Les délais ayant été respectés de part et d'autre et la salariée ayant eu de toute façon connaissance avant son départ de la date à laquelle elle devait reprendre son travail, il y a manifestement de sa part en ne se présentant pas à cette date à son poste de travail (et ce malgré la lettre écrite le 4 janvier 2000), une volonté de passer outre la réponse de son employeur et de maintenir les congés qu'elle avait prévus
Ce grief doit donc être retenu
2° Les retards
Madame Casabuena ne les conteste pas. Elle les relativise seulement
Ils se sont cependant répétés et ont fait l'objet d'un avertissement préalable
C'est donc à juste titre que ce grief a été retenu par le premier juge
3° La tenue et la fermeture de la caisse
Il est établi que la facturation et l'encaissement des clients faisaient partie des fonctions d'une secrétaire standardiste
Madame Casabuena l'avait d'ailleurs toujours fait. Elle a seulement expliqué qu'elle ne voulait pas prendre la responsabilité de conserver la clé de la caisse quand elle fermait celle-ci
Il convenait dans ces conditions qu'elle exécute sa tâche et laisse la clé dans le bureau de l'entreprise, ce qu'elle ne faisait pas
4° la correspondance par e mail avec son fils
Ce fait n'est pas contesté mais ne peut être retenu comme une faute à l'encontre de la salariée justifiant son licenciement, celle-ci ayant droit même sur les lieux de son travail au respect de l'intimité de sa vie privé et de sa correspondance
A l'examen des éléments ci dessus, il convient donc de confirmer le jugement en ce qu'il a jugé que les fautes retenues à l'encontre de Madame Casabuena constituaient un motif réel et sérieux de licenciement
En l'absence de faute grave Madame Casabuena est fondée à obtenir, outre les indemnités accordées par le conseil, le paiement du salaire qui a été retenu à la suite de la mise à pied à titre conservatoire qui lui a été notifié en même temps que sa convocation à l'entretien préalable
2° Sur l'indemnisation de la clause de non-concurrence
Madame Casabuena était soumise dans son contrat de travail à une clause de non-concurrence qui est manifestement illicite puisque non-assortie d'une contrepartie financière
Elle est recevable à soulever l'illicéité de cette clause par une demande nouvelle principale recevable en appel
Pour autant Madame Casabuena ne peut être indemnisée que si elle justifie avoir du respecter cette clause et donc subir un préjudice, ce qu'elle ne fait pas.

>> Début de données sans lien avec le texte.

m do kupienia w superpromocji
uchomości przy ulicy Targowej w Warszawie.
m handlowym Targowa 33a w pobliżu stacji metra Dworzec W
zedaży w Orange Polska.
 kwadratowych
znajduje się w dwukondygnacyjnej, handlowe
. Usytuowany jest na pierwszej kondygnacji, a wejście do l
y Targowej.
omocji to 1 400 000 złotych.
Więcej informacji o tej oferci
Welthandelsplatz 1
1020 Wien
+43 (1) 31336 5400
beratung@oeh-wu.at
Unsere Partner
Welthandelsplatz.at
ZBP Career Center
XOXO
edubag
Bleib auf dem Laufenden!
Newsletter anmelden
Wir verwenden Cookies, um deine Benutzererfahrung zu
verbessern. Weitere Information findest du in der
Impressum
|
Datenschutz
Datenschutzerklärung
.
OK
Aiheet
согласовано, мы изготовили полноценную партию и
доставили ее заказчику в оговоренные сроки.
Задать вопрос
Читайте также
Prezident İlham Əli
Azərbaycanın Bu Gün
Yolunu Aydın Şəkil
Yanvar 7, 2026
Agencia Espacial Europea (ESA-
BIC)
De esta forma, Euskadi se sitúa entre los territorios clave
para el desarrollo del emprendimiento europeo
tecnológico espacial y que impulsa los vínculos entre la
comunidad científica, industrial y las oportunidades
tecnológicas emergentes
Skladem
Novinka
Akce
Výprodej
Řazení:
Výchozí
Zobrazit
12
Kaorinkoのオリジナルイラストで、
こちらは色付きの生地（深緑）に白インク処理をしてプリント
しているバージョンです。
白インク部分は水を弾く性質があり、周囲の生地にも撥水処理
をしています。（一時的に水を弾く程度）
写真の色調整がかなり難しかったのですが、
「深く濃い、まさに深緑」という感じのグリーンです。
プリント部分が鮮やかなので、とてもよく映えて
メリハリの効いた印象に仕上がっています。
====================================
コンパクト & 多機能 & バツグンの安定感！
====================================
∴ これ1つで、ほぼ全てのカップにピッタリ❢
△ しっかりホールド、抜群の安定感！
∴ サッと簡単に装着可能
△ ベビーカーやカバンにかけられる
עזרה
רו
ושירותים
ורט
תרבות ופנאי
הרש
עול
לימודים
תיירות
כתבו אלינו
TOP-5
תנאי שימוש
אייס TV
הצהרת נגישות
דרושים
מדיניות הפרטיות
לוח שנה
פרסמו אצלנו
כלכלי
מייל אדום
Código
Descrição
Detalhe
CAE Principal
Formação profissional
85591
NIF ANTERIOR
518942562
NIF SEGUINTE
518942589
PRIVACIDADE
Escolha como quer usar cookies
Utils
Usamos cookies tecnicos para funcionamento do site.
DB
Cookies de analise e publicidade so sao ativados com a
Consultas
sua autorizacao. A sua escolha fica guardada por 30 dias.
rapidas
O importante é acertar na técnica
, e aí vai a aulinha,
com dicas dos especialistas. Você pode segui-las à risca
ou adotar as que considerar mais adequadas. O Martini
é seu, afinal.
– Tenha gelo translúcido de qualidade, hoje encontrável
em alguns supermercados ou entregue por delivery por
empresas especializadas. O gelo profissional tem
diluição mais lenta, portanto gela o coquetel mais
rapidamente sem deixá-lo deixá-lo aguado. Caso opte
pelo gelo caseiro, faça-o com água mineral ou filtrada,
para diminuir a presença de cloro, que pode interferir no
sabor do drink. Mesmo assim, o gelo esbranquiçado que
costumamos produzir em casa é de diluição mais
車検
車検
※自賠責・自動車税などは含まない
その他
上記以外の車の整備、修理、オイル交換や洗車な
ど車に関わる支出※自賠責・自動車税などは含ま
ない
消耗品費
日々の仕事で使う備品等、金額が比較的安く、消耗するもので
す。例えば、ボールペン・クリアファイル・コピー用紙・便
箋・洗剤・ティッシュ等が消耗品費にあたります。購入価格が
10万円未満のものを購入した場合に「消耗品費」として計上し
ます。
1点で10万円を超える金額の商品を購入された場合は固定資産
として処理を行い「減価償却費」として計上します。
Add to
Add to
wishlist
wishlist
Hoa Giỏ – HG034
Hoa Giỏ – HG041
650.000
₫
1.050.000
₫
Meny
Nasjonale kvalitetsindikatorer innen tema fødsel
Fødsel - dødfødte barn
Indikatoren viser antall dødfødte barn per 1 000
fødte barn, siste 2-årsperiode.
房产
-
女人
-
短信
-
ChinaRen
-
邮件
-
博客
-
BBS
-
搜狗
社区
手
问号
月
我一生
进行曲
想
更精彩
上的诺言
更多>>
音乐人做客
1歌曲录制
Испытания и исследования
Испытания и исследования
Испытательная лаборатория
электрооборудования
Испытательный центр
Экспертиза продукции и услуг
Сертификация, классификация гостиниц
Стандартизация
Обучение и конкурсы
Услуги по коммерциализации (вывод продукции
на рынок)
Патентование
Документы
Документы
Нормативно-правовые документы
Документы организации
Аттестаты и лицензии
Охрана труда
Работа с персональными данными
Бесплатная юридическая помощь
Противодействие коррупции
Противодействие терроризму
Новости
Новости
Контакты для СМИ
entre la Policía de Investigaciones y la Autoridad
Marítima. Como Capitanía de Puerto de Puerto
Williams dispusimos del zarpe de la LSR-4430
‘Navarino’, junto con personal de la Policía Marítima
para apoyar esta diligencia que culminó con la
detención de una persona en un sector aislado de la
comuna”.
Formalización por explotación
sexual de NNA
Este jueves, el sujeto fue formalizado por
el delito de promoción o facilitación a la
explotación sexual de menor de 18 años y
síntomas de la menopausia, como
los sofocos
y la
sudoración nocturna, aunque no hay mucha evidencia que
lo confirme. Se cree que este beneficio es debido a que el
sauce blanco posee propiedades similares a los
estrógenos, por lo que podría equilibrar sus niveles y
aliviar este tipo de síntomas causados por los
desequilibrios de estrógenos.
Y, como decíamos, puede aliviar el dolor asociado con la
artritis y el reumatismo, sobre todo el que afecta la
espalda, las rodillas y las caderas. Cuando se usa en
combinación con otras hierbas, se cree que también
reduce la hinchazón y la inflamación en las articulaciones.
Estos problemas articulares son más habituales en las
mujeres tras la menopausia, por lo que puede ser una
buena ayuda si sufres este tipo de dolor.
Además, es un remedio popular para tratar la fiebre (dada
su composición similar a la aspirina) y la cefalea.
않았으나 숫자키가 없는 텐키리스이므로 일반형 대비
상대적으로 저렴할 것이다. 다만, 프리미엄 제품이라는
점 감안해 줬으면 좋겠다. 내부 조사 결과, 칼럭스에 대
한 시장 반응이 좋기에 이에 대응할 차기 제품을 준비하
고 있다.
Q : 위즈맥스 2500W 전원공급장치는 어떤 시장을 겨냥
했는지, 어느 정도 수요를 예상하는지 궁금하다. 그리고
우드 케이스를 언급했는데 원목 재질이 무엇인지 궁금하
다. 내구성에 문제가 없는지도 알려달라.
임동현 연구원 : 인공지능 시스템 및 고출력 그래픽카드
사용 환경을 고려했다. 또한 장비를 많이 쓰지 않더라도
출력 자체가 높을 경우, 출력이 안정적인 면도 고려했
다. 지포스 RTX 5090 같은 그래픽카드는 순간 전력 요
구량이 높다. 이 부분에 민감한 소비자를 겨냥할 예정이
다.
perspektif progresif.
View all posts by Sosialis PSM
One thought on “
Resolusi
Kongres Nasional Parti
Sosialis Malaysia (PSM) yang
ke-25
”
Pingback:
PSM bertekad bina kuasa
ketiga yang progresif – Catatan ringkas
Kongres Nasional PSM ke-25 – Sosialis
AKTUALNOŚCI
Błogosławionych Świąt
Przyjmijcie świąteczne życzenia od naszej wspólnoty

Elle a en effet retrouvé un travail deux jours après son licenciement auprès de la société Almathee Lingua, qu'elle a poursuivi bien que son ancien employeur ait porté à la connaissance de son nouvel employeur l'existence de la clause de non-concurrence (cf. courrier du 24 janvier 2000)
Elle n'a donc subi aucun préjudice
La société Aseca supportera la charge des dépens
Madame Casabuena conservera par contre celle de ses frais non répétibles d'appel
Par ces motifs, LA COUR, Statuant publiquement, contradictoirement et en matière prud'homale, Reçoit l'appel, Confirme le jugement sur le licenciement, Y ajoutant condamne la société Aseca à payer à Madame Casabuena la somme de cinq cent cinquante neuf euro et 56 centimes brut au titre du salaire retenu de la mise à pied outre 55,95 euro de congés payés afférents, Statuant sur la demande nouvelle, Constate que la clause de non-concurrence est illicite, Déboute Madame Casabuena de sa demande d'indemnisation faute de préjudice, Dit n'y avoir lieu à application de l'article 700 du nouveau Code de procédure civile, Condamne la société Aseca aux entiers dépens de la procédure.